Später Schock für die Austria! Die Wiener mussten sich in der elften Liga-Runde auswärts Wolfsberg mit 2:3 (1:1) geschlagen geben. Den entscheidenden Gegentreffer kassierten die "Veilchen" in der Nachspielzeit durch einen Foul-Elfmeter, den Michael Liendl versenkte.

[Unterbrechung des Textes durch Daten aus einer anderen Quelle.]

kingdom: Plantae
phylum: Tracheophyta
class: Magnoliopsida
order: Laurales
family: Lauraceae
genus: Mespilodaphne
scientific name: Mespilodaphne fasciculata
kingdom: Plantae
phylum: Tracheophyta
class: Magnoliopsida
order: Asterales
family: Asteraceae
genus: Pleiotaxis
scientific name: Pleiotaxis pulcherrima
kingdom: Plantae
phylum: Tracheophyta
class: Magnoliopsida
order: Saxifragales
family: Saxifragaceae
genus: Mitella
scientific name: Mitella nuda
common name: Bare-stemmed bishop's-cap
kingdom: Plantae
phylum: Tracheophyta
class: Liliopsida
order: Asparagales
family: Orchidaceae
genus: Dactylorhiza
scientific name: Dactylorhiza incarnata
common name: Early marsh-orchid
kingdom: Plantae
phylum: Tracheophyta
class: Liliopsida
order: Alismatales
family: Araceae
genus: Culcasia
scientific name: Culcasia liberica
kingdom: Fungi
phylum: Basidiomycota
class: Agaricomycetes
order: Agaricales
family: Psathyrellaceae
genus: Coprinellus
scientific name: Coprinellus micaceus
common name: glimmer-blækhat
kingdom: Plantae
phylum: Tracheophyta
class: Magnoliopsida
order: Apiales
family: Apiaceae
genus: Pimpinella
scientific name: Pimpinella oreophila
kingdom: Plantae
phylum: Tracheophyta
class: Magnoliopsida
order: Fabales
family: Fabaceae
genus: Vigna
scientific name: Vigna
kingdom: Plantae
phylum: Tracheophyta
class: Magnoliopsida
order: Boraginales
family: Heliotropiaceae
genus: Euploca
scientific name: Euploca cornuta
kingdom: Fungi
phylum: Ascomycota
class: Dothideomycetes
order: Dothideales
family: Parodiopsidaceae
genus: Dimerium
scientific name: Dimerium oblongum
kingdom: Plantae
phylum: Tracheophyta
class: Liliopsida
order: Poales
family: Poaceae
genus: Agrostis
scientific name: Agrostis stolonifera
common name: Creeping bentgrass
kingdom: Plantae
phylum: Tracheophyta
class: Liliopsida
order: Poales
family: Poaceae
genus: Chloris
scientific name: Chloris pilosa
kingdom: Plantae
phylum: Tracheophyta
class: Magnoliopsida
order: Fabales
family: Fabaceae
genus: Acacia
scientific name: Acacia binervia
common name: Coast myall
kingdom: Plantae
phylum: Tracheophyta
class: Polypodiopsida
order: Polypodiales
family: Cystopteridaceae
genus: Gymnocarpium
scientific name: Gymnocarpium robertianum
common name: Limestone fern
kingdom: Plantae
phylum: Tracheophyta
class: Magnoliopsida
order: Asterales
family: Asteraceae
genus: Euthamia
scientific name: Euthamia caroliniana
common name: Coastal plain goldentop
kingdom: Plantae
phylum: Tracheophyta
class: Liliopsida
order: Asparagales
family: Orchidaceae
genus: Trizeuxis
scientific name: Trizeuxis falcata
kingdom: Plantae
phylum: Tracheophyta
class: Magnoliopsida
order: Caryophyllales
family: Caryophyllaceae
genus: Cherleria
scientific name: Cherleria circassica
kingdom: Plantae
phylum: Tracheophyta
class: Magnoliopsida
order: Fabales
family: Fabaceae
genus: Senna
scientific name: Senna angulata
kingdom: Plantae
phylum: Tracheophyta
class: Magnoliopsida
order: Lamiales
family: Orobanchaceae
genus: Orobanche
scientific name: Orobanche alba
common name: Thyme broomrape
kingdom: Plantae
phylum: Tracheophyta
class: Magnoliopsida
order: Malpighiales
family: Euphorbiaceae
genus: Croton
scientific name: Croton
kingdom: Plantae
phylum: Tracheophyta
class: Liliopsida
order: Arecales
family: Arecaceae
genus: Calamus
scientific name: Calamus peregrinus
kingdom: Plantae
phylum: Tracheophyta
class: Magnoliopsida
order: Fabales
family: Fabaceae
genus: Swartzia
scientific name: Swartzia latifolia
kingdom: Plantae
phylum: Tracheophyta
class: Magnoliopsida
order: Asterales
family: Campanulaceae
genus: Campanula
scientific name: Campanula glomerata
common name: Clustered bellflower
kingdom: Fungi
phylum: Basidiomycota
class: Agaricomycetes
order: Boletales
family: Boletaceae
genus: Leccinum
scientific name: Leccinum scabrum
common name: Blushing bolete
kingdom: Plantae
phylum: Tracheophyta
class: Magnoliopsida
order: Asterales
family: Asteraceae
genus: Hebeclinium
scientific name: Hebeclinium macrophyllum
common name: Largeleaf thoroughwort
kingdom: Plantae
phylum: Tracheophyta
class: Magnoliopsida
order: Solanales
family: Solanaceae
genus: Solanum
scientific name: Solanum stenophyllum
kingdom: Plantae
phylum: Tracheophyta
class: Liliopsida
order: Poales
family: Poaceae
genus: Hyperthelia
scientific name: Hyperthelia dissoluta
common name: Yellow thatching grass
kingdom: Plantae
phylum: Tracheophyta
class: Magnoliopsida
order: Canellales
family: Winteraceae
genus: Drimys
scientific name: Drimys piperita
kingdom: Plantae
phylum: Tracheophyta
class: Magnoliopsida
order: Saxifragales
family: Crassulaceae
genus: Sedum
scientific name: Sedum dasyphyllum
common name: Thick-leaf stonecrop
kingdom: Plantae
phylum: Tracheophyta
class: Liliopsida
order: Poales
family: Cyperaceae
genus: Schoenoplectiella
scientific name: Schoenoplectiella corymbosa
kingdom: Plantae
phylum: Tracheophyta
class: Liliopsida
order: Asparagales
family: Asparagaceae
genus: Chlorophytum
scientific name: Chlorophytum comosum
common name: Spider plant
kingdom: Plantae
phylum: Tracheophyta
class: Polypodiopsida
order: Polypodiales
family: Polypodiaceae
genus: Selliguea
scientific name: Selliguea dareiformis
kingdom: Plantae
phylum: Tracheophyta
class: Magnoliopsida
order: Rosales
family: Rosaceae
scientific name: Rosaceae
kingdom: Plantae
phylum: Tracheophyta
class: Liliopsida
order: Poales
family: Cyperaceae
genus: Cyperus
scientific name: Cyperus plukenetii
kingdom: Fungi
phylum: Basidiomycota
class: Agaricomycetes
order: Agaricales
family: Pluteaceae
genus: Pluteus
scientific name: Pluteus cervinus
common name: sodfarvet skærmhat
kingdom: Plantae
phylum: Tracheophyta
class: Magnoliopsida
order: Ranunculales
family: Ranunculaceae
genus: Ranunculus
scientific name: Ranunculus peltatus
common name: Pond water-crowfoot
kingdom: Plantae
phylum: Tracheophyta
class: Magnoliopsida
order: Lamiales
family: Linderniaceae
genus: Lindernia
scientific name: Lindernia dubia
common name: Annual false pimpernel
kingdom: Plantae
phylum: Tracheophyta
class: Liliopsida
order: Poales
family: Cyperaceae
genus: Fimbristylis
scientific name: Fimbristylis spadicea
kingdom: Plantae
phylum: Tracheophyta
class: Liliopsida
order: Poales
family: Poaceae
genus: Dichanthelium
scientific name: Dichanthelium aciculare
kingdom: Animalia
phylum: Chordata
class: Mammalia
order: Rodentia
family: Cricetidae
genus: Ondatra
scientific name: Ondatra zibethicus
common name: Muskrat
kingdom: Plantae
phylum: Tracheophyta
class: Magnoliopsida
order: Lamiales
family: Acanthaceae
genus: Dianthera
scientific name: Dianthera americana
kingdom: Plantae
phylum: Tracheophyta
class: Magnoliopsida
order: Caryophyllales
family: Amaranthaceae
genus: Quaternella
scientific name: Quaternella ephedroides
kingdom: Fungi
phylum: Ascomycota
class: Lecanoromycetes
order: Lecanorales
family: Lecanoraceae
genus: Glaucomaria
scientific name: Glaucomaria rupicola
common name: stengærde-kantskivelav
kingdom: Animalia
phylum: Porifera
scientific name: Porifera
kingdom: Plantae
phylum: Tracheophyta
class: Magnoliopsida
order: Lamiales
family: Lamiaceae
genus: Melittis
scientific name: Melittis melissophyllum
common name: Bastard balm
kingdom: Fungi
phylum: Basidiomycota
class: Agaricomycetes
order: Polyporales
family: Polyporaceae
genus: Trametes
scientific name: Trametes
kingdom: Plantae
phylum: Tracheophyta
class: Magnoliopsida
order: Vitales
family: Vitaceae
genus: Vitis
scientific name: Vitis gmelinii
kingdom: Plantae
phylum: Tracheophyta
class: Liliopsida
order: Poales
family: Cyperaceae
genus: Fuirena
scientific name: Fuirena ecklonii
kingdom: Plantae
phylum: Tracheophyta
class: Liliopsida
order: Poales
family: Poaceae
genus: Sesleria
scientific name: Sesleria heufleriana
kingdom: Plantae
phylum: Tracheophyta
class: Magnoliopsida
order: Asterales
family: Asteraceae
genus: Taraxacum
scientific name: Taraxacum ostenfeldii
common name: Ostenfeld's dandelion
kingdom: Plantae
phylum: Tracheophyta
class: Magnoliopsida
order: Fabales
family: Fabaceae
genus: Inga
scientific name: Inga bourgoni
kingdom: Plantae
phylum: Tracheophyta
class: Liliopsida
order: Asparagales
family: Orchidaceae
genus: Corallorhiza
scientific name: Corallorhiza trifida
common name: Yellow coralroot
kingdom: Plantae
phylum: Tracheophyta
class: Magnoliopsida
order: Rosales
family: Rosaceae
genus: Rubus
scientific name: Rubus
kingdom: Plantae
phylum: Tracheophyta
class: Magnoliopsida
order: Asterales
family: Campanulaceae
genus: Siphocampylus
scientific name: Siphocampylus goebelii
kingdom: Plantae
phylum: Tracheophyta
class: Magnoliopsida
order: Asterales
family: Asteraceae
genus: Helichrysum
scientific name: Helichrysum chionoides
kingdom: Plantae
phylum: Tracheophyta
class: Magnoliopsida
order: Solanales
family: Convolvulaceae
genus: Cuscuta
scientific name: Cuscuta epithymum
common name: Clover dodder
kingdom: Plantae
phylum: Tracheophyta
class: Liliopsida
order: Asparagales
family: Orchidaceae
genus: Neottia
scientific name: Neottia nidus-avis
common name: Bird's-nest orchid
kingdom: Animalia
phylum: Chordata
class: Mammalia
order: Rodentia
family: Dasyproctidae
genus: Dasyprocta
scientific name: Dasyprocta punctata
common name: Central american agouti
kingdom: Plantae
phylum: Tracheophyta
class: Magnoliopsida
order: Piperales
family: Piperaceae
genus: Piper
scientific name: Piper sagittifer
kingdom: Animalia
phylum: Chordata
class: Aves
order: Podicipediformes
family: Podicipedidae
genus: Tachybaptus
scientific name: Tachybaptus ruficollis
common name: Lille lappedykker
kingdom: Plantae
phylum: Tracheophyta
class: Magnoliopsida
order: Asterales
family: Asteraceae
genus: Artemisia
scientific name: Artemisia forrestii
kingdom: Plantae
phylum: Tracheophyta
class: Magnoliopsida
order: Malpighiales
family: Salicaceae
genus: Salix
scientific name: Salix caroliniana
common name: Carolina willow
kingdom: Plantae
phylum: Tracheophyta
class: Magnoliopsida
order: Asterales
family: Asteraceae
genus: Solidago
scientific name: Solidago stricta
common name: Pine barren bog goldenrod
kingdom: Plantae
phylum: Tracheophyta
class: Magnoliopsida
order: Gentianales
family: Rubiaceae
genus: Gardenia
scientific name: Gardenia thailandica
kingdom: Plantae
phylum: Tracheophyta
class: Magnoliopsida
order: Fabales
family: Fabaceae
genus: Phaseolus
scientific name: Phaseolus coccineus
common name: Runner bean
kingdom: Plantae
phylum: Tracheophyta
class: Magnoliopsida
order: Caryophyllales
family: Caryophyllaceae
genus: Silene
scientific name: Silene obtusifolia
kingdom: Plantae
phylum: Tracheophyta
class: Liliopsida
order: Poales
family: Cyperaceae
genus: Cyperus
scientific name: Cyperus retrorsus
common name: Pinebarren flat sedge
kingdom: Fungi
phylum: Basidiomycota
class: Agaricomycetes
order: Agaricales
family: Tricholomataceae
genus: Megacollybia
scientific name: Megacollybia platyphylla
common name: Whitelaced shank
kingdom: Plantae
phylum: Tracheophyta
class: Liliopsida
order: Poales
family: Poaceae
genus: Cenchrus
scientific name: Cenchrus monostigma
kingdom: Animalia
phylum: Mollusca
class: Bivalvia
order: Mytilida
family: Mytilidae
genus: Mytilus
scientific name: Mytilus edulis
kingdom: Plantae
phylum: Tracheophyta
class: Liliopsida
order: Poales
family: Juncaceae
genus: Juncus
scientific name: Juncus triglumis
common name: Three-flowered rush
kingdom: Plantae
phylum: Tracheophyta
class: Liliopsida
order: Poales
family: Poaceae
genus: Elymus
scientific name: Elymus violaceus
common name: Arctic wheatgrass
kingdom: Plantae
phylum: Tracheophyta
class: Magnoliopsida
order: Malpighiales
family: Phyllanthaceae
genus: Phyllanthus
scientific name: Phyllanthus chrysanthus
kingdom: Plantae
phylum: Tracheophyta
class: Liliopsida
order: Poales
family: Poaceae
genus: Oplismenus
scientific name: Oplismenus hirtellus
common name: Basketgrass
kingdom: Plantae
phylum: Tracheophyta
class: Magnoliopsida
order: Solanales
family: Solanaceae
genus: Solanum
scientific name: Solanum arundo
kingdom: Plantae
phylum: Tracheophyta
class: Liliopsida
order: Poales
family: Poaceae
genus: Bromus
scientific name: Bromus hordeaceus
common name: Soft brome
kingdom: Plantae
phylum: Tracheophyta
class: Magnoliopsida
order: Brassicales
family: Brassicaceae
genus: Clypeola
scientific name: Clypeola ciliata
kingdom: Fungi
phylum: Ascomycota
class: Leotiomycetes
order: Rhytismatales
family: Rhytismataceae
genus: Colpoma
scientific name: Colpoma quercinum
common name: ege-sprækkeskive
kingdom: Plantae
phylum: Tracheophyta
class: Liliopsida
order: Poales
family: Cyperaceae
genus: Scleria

Für die Wiener rückt die Meistergruppe langsam aber sicher in die Ferne. Fünf Punkte fehlen bereits auf Rang sechs, den aktuell spusu St. Pölten belegt. Die Kärntner haben nach dem ersten Heimsieg "nur" noch zwei Zähler aufzuholen.
Während WAC-Trainer Ferdinand Feldhofer die selbe Startelf auf den Rasen schickte, die am Donnerstag mit einem 1:0-Sieg gegen Feyenoord den Europa-League-Aufstieg schaffte, nahm Austria-Coach Peter Stöger einige Veränderungen vor. Kapitän Alex Grünwald kehrte zurück, zudem konnte Alon Turgeman erstmals von Beginn stürmen.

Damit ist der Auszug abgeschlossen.